The New York Times has done more since 9-11 to damage the security of the United States than any other media outlet. Its personal hatred of President Bush has led it to disregard his personal entreaties and publish some of our nation’s most closely-held secrets, including the disclosure of the NSA terrorist surveillance program and the activities of the Belgian “SWIFT” consortium that was helping the Bush administration trace and disrupt terrorist financing.

The Bush administration has failed in its constitutional duty to enforce the law to protect our secrets. According to Newsweek, Thomas Tamm — formerly a Justice Department lawyer — leaked the NSA program to the Times. If the Obama Justice Department chooses to ignore Tamm and the other leakers, it will have violated its constitutional duty.

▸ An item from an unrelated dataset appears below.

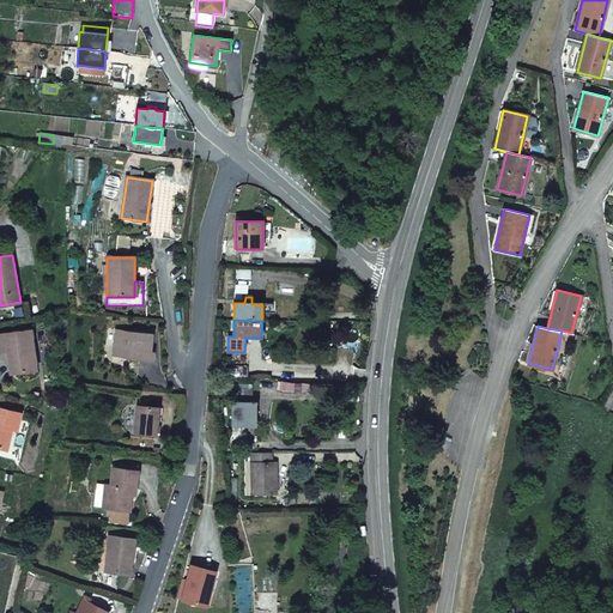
[(115,328),(113,356),(150,359),(152,332),(115,328)]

We often hear that federal prosecutors are too busy and can’t investigate every crime. They should not waste their time investigating Rumsfeld and Cheney after the Schlesinger Commission’s report found that abuses of detainees were not a result of what they did. But leaks such as the one Tamm is alleged to have made — and the leaks of the SWIFT program among others — have caused major damage to our nation’s security. Those leaks must be investigated and punished to the full extent of the law.

If a special prosecutor is to be named, let him be appointed specifically to investigate and charge the leakers, not with bringing about a political show trial.